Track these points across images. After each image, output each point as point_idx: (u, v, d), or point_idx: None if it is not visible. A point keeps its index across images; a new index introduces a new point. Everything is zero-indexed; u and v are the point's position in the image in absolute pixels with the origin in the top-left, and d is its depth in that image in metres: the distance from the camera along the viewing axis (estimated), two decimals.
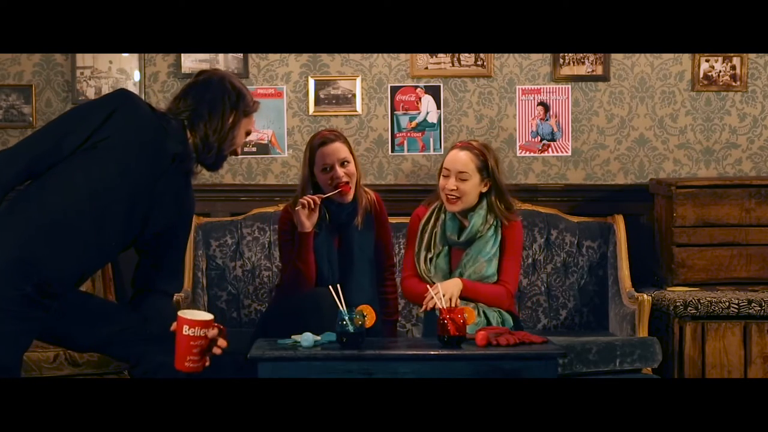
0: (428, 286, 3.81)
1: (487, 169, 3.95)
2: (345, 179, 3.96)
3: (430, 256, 3.99)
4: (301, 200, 3.90)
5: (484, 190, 3.97)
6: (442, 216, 4.02)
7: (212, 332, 3.07)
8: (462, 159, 3.95)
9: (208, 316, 3.09)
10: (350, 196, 3.99)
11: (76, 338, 3.22)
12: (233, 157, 3.37)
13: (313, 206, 3.90)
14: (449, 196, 3.94)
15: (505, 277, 3.96)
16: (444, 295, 3.71)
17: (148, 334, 3.15)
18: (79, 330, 3.18)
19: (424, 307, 3.80)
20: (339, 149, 3.97)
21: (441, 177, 3.99)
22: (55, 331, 3.15)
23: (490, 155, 3.99)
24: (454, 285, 3.83)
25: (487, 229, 3.95)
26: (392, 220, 4.26)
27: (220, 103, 3.20)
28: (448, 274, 3.95)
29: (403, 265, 4.09)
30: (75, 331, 3.18)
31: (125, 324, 3.20)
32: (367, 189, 4.15)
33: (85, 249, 3.06)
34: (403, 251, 4.59)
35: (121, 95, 3.15)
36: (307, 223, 3.91)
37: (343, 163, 3.97)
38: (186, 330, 3.04)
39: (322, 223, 4.00)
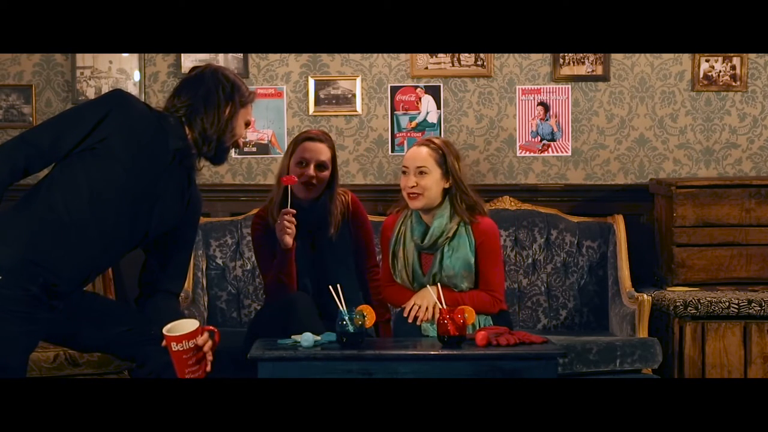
0: (407, 305, 3.75)
1: (447, 164, 3.82)
2: (314, 182, 3.90)
3: (402, 263, 3.86)
4: (284, 225, 3.78)
5: (447, 186, 3.83)
6: (410, 221, 3.88)
7: (202, 339, 3.07)
8: (421, 154, 3.82)
9: (193, 325, 3.06)
10: (311, 194, 3.91)
11: (82, 338, 3.22)
12: (233, 156, 3.37)
13: (293, 227, 3.80)
14: (410, 194, 3.80)
15: (488, 285, 3.82)
16: (422, 307, 3.68)
17: (153, 334, 3.15)
18: (85, 330, 3.19)
19: (410, 319, 3.74)
20: (321, 150, 3.92)
21: (402, 176, 3.84)
22: (61, 331, 3.15)
23: (450, 151, 3.85)
24: (430, 293, 3.69)
25: (453, 231, 3.80)
26: None
27: (214, 96, 3.19)
28: (422, 279, 3.83)
29: (381, 273, 3.99)
30: (81, 332, 3.19)
31: (131, 324, 3.20)
32: (342, 190, 4.07)
33: (91, 249, 3.06)
34: None
35: (116, 96, 3.14)
36: (290, 239, 3.82)
37: (319, 166, 3.91)
38: (175, 347, 3.02)
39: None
• • • • •
## WHAT IS EXPECTED
Copy the listing exactly, omitting pictures.

## PROBLEM SOLUTION
Track these points across images. After each image, output each point as point_idx: (u, v, d), or point_idx: None if it is not visible. A point keeps its index across images; a new index introduces a new point. Everything is zero-indexed; u and v are the point's position in the image in absolute pixels with the origin in the top-left, and d is its depth in that image in metres: the distance from the camera along the viewing axis (estimated), two decimals.
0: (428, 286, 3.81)
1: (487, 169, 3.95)
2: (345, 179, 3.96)
3: (430, 256, 3.99)
4: (301, 200, 3.90)
5: (484, 190, 3.97)
6: (442, 216, 4.02)
7: (212, 332, 3.07)
8: (462, 159, 3.95)
9: (208, 316, 3.09)
10: (350, 196, 3.99)
11: (76, 338, 3.22)
12: (233, 157, 3.37)
13: (313, 206, 3.90)
14: (449, 196, 3.94)
15: (505, 277, 3.96)
16: (444, 295, 3.71)
17: (148, 334, 3.15)
18: (79, 330, 3.18)
19: (424, 307, 3.80)
20: (339, 149, 3.97)
21: (441, 177, 3.99)
22: (55, 331, 3.15)
23: (490, 155, 3.99)
24: (454, 285, 3.83)
25: (487, 229, 3.95)
26: (392, 220, 4.26)
27: (220, 103, 3.20)
28: (448, 274, 3.95)
29: (403, 265, 4.09)
30: (75, 331, 3.18)
31: (125, 324, 3.20)
32: (367, 189, 4.15)
33: (85, 249, 3.06)
34: (403, 251, 4.59)
35: (121, 95, 3.15)
36: (307, 223, 3.91)
37: (343, 163, 3.97)
38: (186, 330, 3.04)
39: (322, 223, 4.00)
0: (407, 305, 3.75)
1: (447, 164, 3.82)
2: (314, 182, 3.90)
3: (402, 263, 3.86)
4: (284, 225, 3.78)
5: (447, 186, 3.83)
6: (410, 221, 3.88)
7: (202, 339, 3.07)
8: (421, 154, 3.82)
9: (193, 325, 3.06)
10: (311, 194, 3.91)
11: (82, 338, 3.22)
12: (233, 156, 3.37)
13: (293, 227, 3.80)
14: (410, 194, 3.80)
15: (488, 285, 3.82)
16: (422, 307, 3.68)
17: (153, 334, 3.15)
18: (85, 330, 3.19)
19: (410, 319, 3.74)
20: (321, 150, 3.92)
21: (402, 176, 3.84)
22: (61, 331, 3.15)
23: (450, 151, 3.85)
24: (430, 293, 3.69)
25: (453, 231, 3.80)
26: None
27: (214, 96, 3.19)
28: (422, 279, 3.83)
29: (381, 273, 3.99)
30: (81, 332, 3.19)
31: (131, 324, 3.20)
32: (342, 190, 4.07)
33: (91, 249, 3.06)
34: None
35: (116, 96, 3.14)
36: (290, 239, 3.82)
37: (319, 166, 3.91)
38: (175, 347, 3.02)
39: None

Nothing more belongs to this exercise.